Results on the test set are shown in Table 1. From the table, it can be observed that the proposed method outperforms the baseline models in both the low-data setting and the high-data setting, with improved Dice scores at the apex, middle, and base of the left ventricular myocardium. In particular, when only 10% data was used, the proposed method reduces the mean HD from 3.24 to 2.49 mm on the apical slices, from 2.34 to 2.09 on the middle slices and from 3.62 to 2.76 on the basal slices, compared to the 2D U-Net. Figure 3 shows examples of the segmentation results from all the networks where the proposed method not only produces more robust segmentation across slices compared to the results from the 2D networks, but also achieves more anatomically plausible results in comparison to the 3D one (see the red arrows in this figure). Visualization results of the segmentation networks trained in the high-data setting and Shape MAE are provided in the supplementary material.

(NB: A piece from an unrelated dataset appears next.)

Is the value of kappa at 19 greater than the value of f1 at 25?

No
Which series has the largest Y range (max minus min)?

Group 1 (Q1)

Table 1. Comparison of the myocardium segmentation accuracy of the baseline models and the proposed method in terms of the mean and the standard deviation of Dice score and HD distance (mm) obtained on the test set (n = 164). The comparison has been carried out separately for apical, mid-ventricular, and basal slices.
Fig. 3.
figure 3

Visualisation of the predicted segmentations and correspondent ground truth (GT) from the baseline models and MV U-Net (all trained with 10% training subjects) on an apical, a mid-ventricular and a basal slice from one patient. Compared to the baseline models, MV U-Net produces more accurate segmentation with stronger spatial coherence.

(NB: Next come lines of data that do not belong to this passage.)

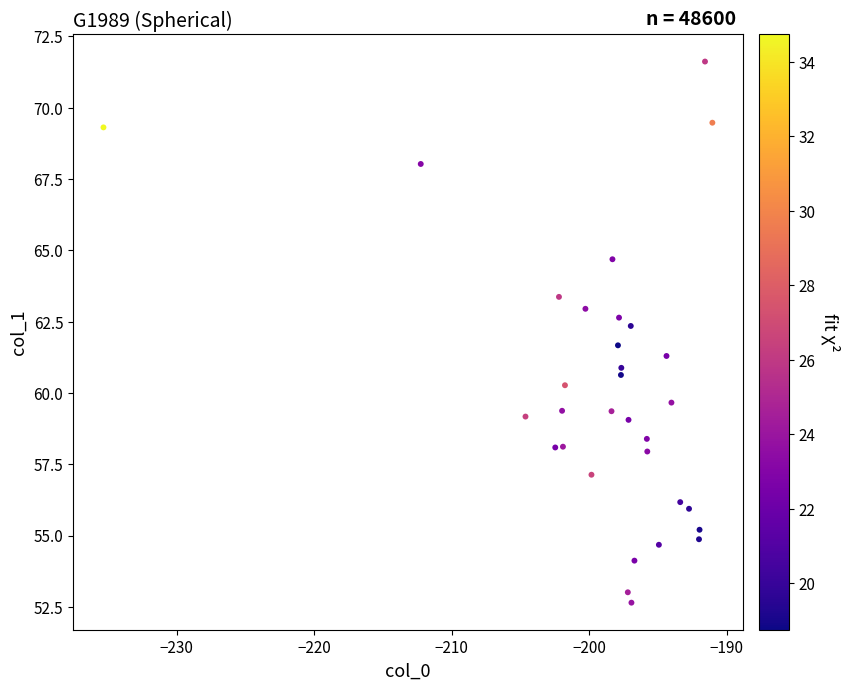

What is the range of X values (max minus min)?

44.3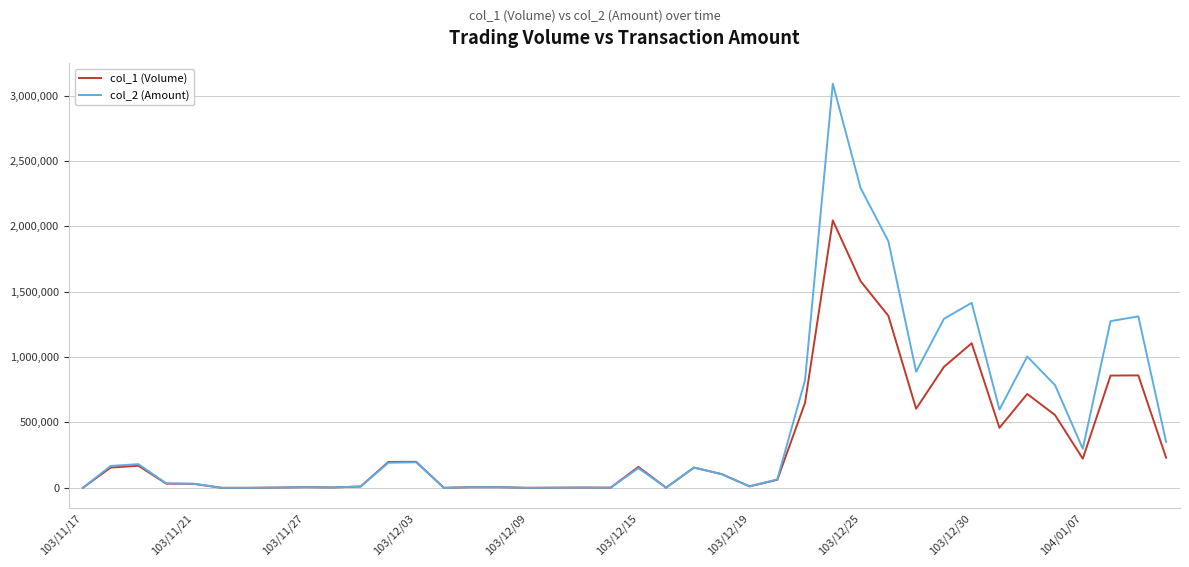

How many lines are shown in the chart?

2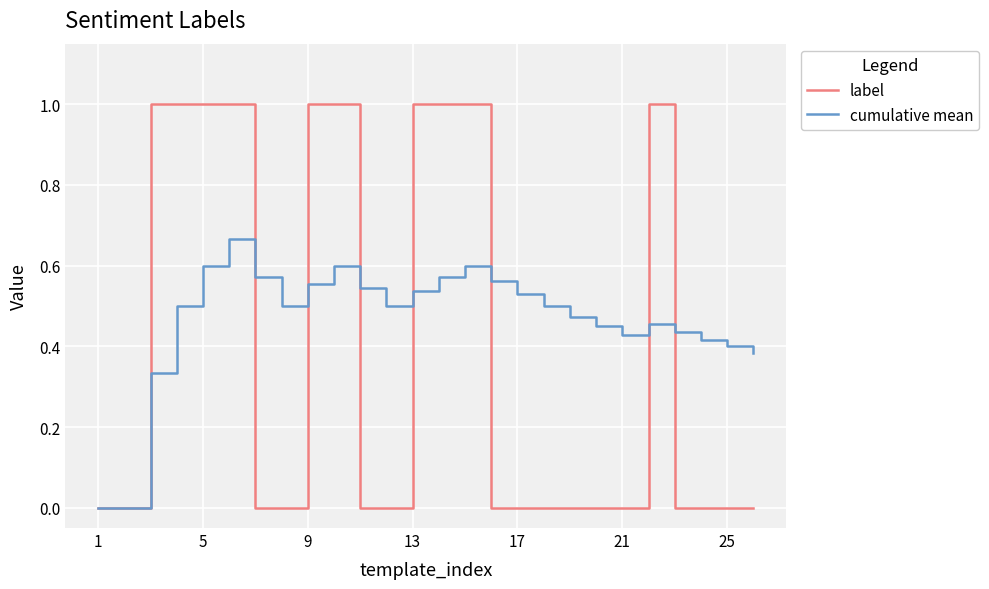

What is the greatest value displayed?

1.0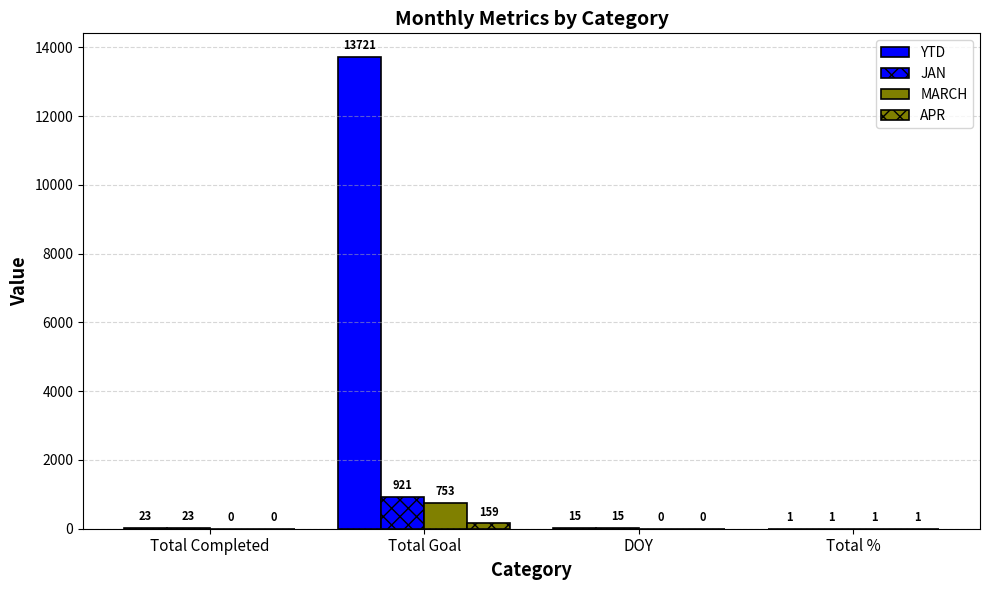

Reading left to right, transcribe all the data shown in this chart.

YTD: Total Completed=23	Total Goal=13721	DOY=15	Total %=1
JAN: Total Completed=23	Total Goal=921	DOY=15	Total %=1
MARCH: Total Completed=0	Total Goal=753	DOY=0	Total %=1
APR: Total Completed=0	Total Goal=159	DOY=0	Total %=1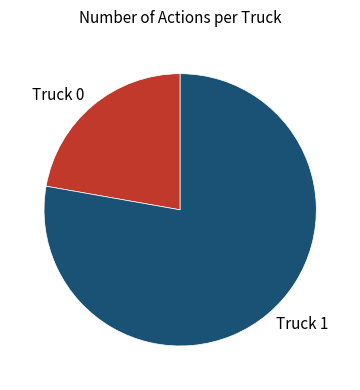

Combined, do Truck 1 and Truck 0 account for over 50%?

Yes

4 Discussion and Conclusion

In this work, we presented a shape-aware multi-view autoencoder, a neural network capable of learning anatomical shape priors from multiple standard views, as well as a multi-view U-Net, a modification of the original U-Net architecture that incorporates the learned shape priors to improve the robustness of cardiac segmentation. In contrast to existing works which treat long-axis CMR segmentation and short-axis CMR segmentation as two separate tasks [1, 14], our approach, to the best of our knowledge, is the first that exploits the spatial context from the long-axis images to guide the segmentation on the short-axis images. The reported experimental results show that the proposed segmentation method not only demonstrates superior segmentation accuracy over state-of-the-art 2D baseline methods [1, 11], but also outperforms a 3D U-Net [4]. This improvement is particularly evident on the basal and apical slices in the low-data setting, as expected. When training data is limited, segmenting these challenging slices particularly benefits from the additional anatomical information extracted from the LA views and injected into the segmentation network. Of note, our approach does not require a dedicated acquisition protocol, since LA images are routinely acquired in most CMR imaging schemes. Moreover, the proposed MV U-Net maintains the computational advantage of a 2D network, using fewer parameters (\(\sim \)1.2 million weights) than the 3D U-Net (\(\sim \)2.5 million weights) during training. This advantage also contributes to the data efficiency of our method, achieving high segmentation performance with limited training data. Importantly, our method could be extended in the future to multi-structure cardiac segmentation. The proposed approach could also be potentially adopted to other medical image segmentation tasks.